60 years ago today, the Soviet Union astonished the world:
RADIO MOSCOW: This is Radio Moscow. For the first time in history, a woman has gone up into outer space. A Soviet citizen, Tereshkova.
Valentina Tereshkova was a 26-year-old textile worker. She was picked by Soviet Premier Nikita Khruschev, who was a master of space propaganda. It was the height of the Cold War, and space travel was a powerful symbol of national power. Every space flight was held up as an indicator of a superior way of life.
Only a few astronauts and cosmonauts had left Earth by then — all of them men. Sending a woman into orbit was designed to show that the Soviet space program was more advanced than the American one.
Khruschev himself selected Tereshkova to fly solo aboard the Vostok 6 capsule. Another cosmonaut was already in orbit, aboard Vostok 5. The two craft briefly passed within three miles of each other. That was trumpeted as a major accomplishment as well.

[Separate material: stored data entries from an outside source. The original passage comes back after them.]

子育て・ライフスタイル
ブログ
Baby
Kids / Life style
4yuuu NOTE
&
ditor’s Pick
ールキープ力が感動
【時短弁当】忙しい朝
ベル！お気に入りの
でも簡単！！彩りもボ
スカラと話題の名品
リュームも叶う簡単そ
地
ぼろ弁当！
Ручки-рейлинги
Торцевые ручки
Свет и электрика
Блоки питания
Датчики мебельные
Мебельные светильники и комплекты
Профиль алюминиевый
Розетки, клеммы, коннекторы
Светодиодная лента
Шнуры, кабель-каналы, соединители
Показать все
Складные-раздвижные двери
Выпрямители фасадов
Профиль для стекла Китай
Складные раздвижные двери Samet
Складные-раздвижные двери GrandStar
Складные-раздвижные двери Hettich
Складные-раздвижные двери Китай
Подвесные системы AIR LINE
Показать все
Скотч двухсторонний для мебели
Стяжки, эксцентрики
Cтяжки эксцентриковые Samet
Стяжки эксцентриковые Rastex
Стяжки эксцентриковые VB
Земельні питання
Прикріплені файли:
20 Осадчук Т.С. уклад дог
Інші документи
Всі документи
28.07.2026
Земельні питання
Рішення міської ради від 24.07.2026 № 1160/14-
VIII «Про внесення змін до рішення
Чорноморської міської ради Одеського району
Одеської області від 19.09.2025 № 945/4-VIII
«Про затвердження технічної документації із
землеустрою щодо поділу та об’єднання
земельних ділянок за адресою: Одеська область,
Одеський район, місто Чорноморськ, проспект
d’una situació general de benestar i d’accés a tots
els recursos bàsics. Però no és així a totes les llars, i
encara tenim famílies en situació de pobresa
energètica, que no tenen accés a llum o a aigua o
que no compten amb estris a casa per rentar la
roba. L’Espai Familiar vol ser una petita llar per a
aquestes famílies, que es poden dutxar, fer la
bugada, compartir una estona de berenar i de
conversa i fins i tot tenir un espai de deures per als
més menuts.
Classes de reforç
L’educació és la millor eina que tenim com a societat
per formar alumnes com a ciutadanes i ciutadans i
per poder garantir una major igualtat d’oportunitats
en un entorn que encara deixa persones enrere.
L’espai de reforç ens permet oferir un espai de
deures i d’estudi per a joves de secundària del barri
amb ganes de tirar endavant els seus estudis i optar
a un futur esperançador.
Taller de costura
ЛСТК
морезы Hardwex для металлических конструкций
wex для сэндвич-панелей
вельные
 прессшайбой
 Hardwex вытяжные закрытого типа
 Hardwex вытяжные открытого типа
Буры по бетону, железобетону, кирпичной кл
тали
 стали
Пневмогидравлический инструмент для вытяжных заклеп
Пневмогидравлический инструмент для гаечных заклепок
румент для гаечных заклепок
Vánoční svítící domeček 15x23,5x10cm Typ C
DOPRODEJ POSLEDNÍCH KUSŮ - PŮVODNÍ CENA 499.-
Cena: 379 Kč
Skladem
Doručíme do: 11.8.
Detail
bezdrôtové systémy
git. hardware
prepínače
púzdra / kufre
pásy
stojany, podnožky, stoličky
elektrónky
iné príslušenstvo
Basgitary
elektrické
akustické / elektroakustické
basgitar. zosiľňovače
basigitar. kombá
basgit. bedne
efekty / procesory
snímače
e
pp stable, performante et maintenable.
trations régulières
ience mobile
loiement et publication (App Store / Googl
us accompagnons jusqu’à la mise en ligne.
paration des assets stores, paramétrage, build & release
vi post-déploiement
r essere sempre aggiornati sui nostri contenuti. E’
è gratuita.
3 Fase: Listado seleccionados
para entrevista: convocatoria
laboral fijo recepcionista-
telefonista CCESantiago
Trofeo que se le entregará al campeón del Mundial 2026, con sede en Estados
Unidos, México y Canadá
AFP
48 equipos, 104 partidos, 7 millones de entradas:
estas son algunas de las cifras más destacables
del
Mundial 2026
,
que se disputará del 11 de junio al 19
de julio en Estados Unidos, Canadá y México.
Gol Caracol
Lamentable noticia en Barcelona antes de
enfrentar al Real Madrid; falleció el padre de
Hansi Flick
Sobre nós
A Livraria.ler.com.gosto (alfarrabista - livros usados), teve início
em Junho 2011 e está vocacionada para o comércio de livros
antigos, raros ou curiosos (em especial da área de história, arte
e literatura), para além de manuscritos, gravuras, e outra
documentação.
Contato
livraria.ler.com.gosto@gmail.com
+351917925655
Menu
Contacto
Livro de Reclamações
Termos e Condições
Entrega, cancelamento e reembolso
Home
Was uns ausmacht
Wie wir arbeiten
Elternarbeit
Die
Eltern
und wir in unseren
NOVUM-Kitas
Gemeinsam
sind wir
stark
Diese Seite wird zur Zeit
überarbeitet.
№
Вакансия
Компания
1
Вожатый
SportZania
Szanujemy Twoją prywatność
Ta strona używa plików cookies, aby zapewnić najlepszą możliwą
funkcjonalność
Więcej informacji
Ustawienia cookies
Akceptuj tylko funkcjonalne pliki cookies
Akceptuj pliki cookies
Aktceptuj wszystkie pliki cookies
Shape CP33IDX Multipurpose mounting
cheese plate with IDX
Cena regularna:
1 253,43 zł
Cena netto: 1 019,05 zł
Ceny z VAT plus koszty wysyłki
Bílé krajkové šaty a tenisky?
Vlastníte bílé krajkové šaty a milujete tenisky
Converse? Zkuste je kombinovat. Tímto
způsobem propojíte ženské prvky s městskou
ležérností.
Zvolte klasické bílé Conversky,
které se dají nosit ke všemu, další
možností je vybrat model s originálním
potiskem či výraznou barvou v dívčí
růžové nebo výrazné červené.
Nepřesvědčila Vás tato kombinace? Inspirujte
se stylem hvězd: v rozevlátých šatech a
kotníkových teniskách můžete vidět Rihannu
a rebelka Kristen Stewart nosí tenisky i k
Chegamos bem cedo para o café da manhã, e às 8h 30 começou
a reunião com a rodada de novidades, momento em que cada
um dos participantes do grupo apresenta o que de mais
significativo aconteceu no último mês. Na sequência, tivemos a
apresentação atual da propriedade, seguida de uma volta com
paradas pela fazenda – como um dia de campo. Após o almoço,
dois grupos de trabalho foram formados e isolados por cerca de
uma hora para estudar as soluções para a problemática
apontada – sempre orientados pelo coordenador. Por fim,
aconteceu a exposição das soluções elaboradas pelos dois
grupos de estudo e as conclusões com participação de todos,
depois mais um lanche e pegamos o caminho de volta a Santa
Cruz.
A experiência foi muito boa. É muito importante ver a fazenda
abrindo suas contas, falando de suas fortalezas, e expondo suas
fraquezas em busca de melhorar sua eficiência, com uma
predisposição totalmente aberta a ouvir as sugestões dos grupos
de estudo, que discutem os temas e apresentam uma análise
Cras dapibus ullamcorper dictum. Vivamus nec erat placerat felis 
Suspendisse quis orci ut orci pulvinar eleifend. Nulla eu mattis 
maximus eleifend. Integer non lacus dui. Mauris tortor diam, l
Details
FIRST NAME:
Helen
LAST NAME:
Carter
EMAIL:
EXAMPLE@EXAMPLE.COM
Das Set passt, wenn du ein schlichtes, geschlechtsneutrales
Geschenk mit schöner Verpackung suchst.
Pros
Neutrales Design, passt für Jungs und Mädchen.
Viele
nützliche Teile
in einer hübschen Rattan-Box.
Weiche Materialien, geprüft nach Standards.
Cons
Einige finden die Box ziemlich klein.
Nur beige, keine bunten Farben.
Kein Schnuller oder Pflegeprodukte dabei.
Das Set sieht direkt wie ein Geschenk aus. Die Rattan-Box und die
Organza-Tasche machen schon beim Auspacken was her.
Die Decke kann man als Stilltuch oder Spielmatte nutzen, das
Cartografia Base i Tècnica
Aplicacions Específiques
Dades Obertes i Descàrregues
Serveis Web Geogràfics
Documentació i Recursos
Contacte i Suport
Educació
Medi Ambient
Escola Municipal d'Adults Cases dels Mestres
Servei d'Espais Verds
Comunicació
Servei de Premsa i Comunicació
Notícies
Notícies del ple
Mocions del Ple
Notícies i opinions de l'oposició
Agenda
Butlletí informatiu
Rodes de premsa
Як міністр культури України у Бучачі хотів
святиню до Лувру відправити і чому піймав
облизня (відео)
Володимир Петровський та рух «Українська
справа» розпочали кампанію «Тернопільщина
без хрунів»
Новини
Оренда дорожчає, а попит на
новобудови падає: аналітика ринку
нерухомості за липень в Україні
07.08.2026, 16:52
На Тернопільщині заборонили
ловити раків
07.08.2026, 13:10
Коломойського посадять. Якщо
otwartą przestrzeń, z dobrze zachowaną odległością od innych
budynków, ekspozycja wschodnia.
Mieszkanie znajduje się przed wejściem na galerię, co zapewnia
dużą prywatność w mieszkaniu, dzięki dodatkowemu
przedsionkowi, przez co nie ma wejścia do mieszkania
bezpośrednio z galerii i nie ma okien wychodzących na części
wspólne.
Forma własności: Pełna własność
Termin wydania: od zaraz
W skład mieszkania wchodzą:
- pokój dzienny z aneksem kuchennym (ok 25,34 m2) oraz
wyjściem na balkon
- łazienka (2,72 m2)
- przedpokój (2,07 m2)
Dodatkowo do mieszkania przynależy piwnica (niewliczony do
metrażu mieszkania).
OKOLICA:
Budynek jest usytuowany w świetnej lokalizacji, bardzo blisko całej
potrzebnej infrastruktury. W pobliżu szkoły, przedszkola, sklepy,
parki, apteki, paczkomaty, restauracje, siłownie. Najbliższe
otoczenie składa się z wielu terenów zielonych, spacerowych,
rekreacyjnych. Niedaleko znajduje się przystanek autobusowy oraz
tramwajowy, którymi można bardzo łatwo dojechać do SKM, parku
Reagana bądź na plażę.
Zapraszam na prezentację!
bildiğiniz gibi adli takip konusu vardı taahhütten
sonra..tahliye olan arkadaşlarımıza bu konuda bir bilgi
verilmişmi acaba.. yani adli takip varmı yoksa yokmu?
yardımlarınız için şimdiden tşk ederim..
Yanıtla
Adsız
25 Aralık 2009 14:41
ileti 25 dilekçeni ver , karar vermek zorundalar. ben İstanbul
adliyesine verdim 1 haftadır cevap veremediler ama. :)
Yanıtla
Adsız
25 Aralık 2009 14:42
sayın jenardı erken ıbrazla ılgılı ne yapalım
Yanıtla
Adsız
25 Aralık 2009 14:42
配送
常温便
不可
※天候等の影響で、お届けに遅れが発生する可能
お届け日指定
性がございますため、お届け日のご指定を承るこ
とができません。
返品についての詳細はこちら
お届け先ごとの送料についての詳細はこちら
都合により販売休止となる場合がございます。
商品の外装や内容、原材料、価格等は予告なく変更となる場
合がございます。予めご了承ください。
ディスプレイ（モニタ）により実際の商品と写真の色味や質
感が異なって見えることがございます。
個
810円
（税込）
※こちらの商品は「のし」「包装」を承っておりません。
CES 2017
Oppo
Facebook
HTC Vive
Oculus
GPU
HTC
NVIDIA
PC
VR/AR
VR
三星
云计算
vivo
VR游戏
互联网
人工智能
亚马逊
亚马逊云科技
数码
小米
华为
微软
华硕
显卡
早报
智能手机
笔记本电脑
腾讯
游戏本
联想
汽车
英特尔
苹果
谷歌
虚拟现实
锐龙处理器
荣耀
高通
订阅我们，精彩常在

Tereshkova spent three days in space, during which she talked to Khruschev by radio. After returning to Earth, she was awarded the Order of Lenin and became a goodwill ambassador.
Tereshkova later was elected to the Russian parliament. But she never flew in space again. Neither did any other woman for almost 20 years. Today, more than 70 women have entered orbit. And female astronauts are training for trips to the Moon — extending the path laid by Valentina Tereshkova.